New Age of Sports Community

Afrika Yang Terbelah Selatan dan Utara


Jakarta – Turnamen Piala Afrika menyimpan banyak kisah yang tidak kalah seru dan menarik di di luar serunya pertandingan di atas lapangan. Diikuti oleh 24 negara yang terbagi dalam 6 grup,Piala Afrika 2021 diselenggarakan di Kamerun Januari hingga Februari 2022 ini.

Salah satunya adalah, Polarisasi Afrika bagian Selatan dan Utara. Secara demografis dan kultural benua Afrika terbagi dalam dua bagian besar, bagian pertama adalah Afrika bagian Selatan, yang sering disebut Afrika asli yang mayoritas penduduknya adalah bersuku bangsa Afrika berkulit hitam. Sedangkan di belahan Utara mayoritas penduduknya adalah bersuku Arab atau Kaukasia. Perbedaan ini membuat peta kekuatan sepakbola Afrika terbelah dua.

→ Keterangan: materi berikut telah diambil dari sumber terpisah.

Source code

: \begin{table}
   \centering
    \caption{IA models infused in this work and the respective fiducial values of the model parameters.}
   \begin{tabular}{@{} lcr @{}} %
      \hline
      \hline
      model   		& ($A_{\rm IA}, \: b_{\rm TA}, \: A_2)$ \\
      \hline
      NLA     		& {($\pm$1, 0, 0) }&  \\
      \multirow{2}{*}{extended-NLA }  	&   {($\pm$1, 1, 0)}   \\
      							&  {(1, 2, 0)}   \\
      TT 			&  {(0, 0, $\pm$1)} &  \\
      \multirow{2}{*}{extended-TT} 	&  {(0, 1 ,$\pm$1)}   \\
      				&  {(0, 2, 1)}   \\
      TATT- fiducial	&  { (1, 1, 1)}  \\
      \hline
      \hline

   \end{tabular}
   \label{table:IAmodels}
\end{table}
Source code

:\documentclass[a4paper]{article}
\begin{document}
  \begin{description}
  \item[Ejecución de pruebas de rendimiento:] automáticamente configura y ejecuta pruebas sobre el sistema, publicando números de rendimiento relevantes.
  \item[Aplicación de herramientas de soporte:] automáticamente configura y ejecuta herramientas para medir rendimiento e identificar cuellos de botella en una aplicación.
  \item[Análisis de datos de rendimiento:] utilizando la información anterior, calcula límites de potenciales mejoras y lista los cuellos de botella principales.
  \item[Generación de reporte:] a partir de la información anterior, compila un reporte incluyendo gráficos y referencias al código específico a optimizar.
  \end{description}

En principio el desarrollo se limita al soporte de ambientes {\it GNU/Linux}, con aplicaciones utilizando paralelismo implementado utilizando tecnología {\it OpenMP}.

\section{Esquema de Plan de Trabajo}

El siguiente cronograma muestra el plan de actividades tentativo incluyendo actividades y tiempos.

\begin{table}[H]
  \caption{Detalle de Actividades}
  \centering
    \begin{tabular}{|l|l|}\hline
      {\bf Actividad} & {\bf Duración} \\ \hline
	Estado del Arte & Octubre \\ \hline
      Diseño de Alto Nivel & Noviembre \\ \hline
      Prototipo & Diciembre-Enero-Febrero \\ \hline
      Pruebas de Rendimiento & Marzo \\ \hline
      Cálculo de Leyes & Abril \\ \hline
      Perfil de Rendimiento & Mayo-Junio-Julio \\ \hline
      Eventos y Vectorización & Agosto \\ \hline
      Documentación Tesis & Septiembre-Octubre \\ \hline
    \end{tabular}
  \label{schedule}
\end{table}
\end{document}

Di era 90 dan 2000an negara negara seperti Kameru, Nigeria, Senegal dan Pantai Gading serta Afrika Selatan menjadi barometer kekuatan sepakbola Afrika, Piala Dunia di era itu diikuti kebanyakan dari negara negara ini, secara prestasi mereka berhasil menembus babak delapan besar Piala Dunia (Kamerun) dan meraih medali emas Olimpiade (NIgeria). Bintang bintang top dunia pun lahir di negara negra ini seperi George Weah, Samuel Eto’o, Ngwanko Kanu dan Didier Drogba

Foto: merdeka.com

Namun dalam satu dasawarsa terakhir barometer sepakbola Afrika berpindah ke bagian Utara, dimana negara negara Maghribi mendominasi menjadi juara PIala Afrika (Mesir, Tunisia, Aljazair) dan melahirkan banyak pemain top kelas dunia seperti Mo Salah, Riyad Mahrez, Hakim Ziyech dan Aschraf Hakimi.

Dalam beberapa kesempatan negara negara di bagian Selatan Afrika menginginkan negara negara yang berada di bagian Utara untuk bergabung saja dan membuat federasi sepakbola yang tergabung dengan negara negara Arab di Timur tengah, terpisah dari Konfederasi Afrika, sehingga membuat persaingan tidak menjurus ke polarisasi suku dan agama.

Namun FIFA telah membuat aturan pembagian konfederasi yang membuat sulit untuk mengadakan federasi yang baru, mengingat negara negara Arab di Timur Tengah berada di benua Asia. Bila FIFA akhirnya menyetujui usulan itupun maka dipastikan akan bermunculan usulan pembentukan federasi federasi baru berdasarkan pertimbangan yang sama.